The orange arrows mean you can expand the section to see what was counted under it. Go here for the full clickable table to see who is in each bucket.

This shows that while most of the country (70.6%) claims the Christian faith, the exact flavor can vary. Evangelicals are the largest group, but Catholics are the largest denomination. Some of the denominations listed are not even particularly accepted by many Christians as part of the Christian faith, such as Jehovah’s Witness. Racial history is also used to subdivide religious groups. Confusingly for anyone not well acquainted with the topic, many churches with the same names actually can fall in three different categories. For example, Southern Baptists (5.3% of the US) are Evangelical, American Baptist Churches (1.5% of the US)are Mainline Protestant, and the National Baptist Convention (1.4% of the US) is a historically Black Protestant denomination. Overall, someone referencing a “Baptist” is most likely talking about an Evangelical type church (9.2% of the US) or a Historically Black Protestant Church (4% of the US). Mainline Protest Baptists are only 1.5% of the US.

For other religions, Pew breaks down “World Religions” (those having large numbers of adherents elsewhere in the world, but small numbers in the US ) and “Other Faiths”, which are basically Unitarians, New Age Religions and Native American traditions. For World Religions they include Judaism, Islam, Buddhist, Hindu and “other”.

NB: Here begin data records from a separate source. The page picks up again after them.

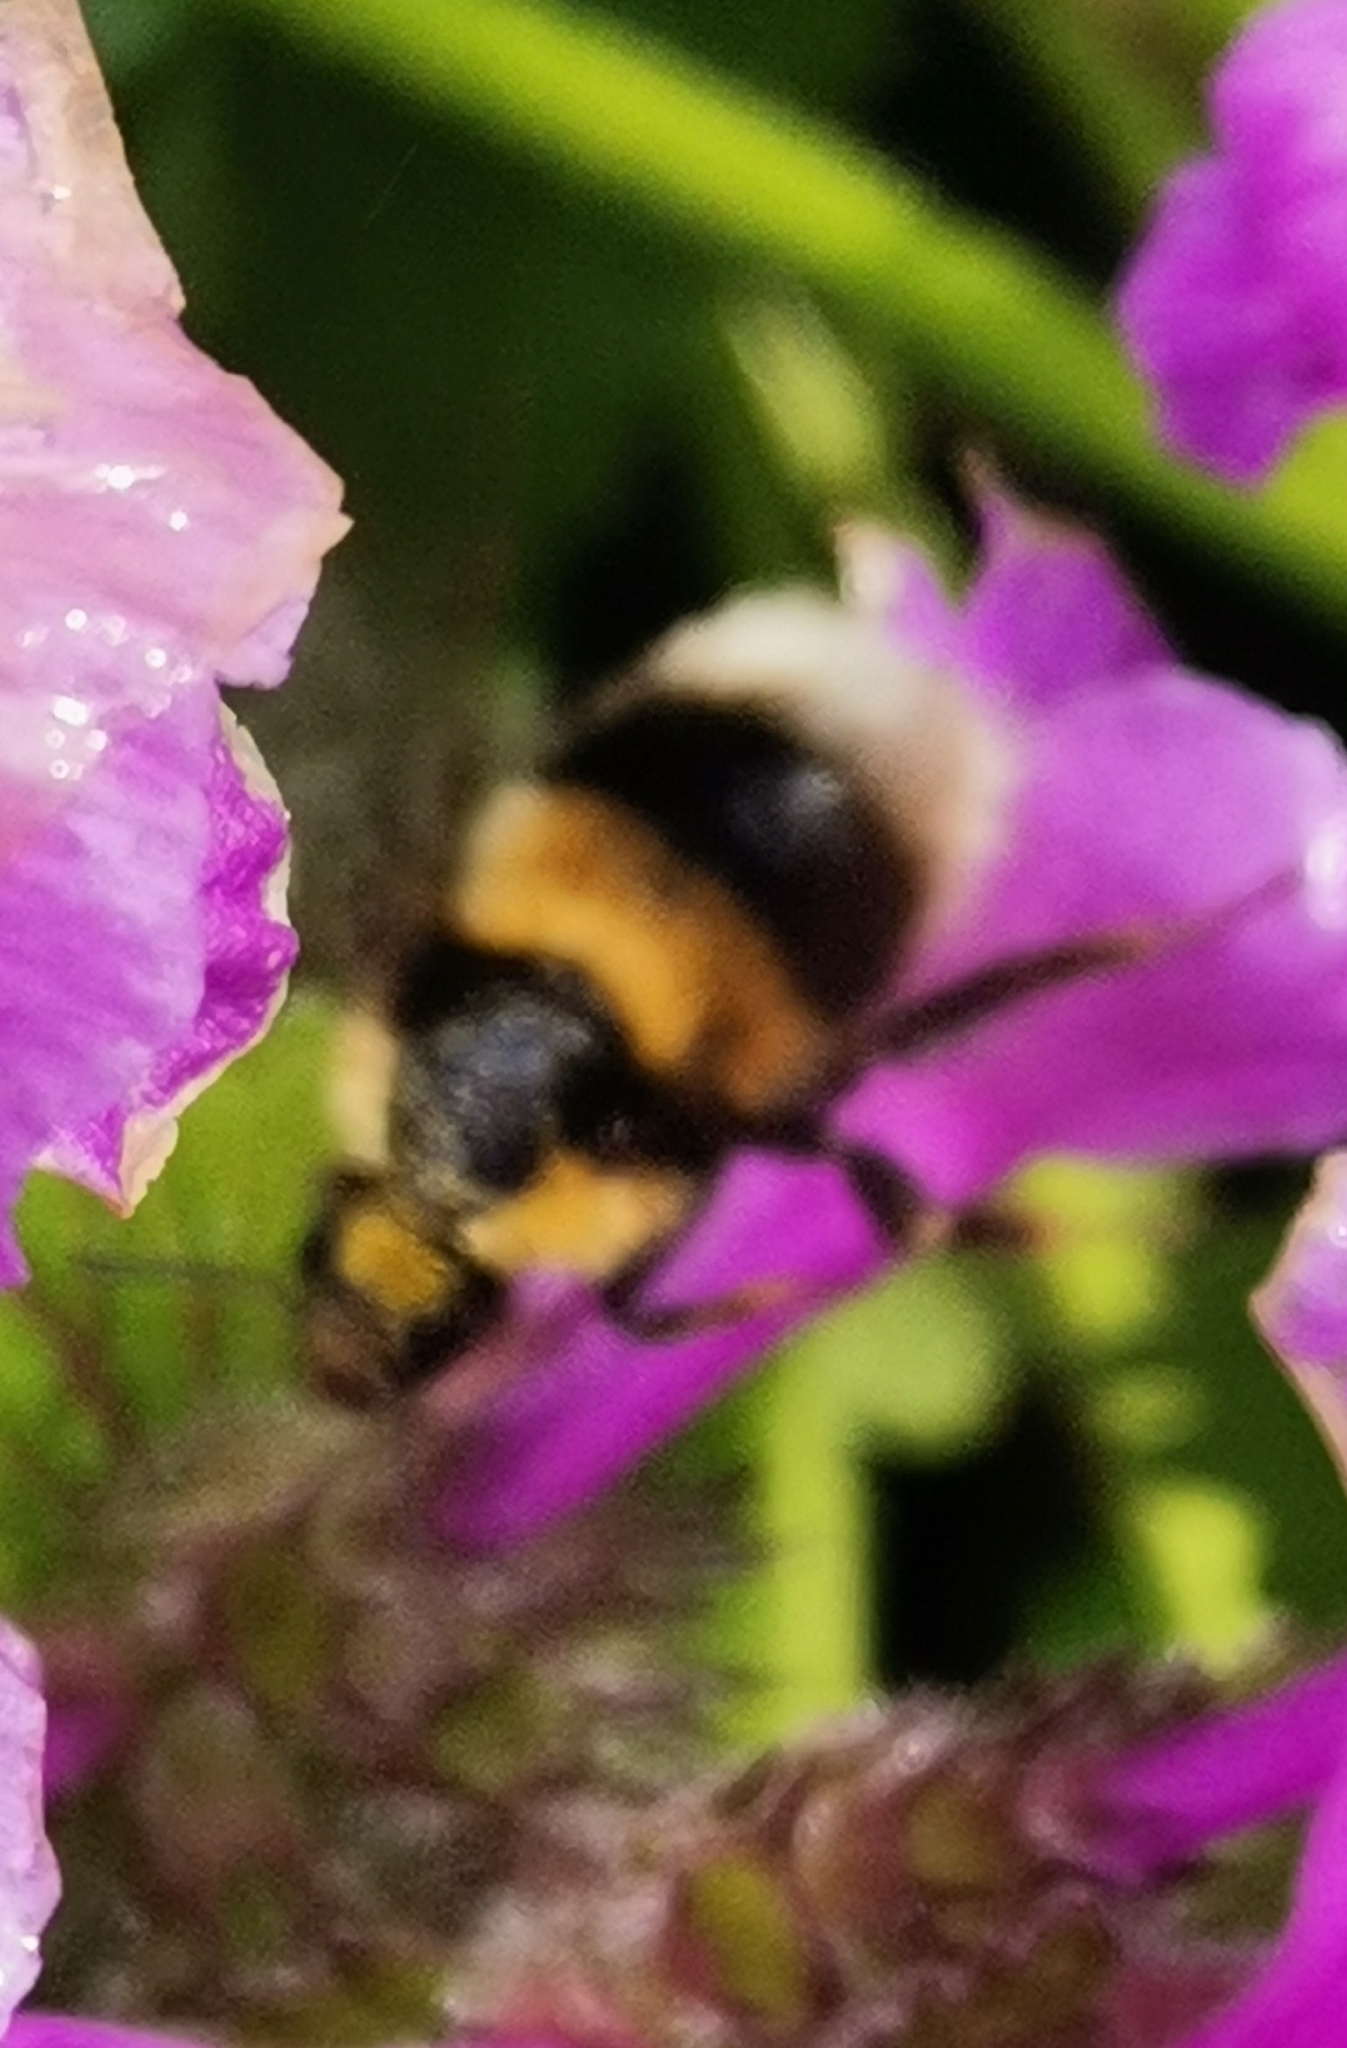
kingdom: Animalia
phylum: Arthropoda
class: Insecta
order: Hymenoptera
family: Apidae
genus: Bombus
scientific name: Bombus hortorum
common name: Garden bumblebee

When using race and ethnicity in breakdowns, the Public Religion Research Institute actually takes it a step further than Pew, and subdivides Catholics in to “Hispanic” vs “non-Hispanic”:

Finally, there are the “nones”. This group is currently the second biggest group in the US, big enough that Pew has started subdividing it as well:

As you can see, “none” sometimes mean a specific belief (atheist, agnostic), none by default (nothing in particular, religion not important), or seemingly non-committal (nothing in particular, religion important). These groups make up nearly equal portions of the 22.8% of people in this category.

Of course with all of these categories, it’s important to remember that this is all self-defined. No one checks that someone calling themselves a Baptist of any sort actually goes to church or even believes in God. Given that about 50% of people in the US say they rarely or never attend church, this definitely can skew things.  This has led some surveyors to split out “regular church attendees” vs those who don’t often go. Conversely, on the atheist side, Scientific American reported that 1/3 of people who call themselves atheists stated that they believe in some form of life after death, and 6% said they believed in resurrections.  Because of this, some groups have started to come up with new ways of categorizing religious people based on participation and belief levels.

So what’s right here? Should we categorize based on self-identification, participation, or belief? Well, I think it depends. Each of these things can be important depending on what your question actually is, and it’s important to know how surveyors or study authors addressed these issues before drawing any conclusions. It’s also probably important to remember that the distinctions drawn in US surveys are simply reflective of the US population. Muslims aren’t lumped together because Islam is a monolith, but rather because it would be hard to get a meaningful sample size of Sunni vs Shia in the US. If the population of the US shifts, we may see different groups highlighted.

If you know of any other interesting ways of breaking down religions, please let me know! Categorizing belief systems is an interesting challenge, and I like seeing how people address it.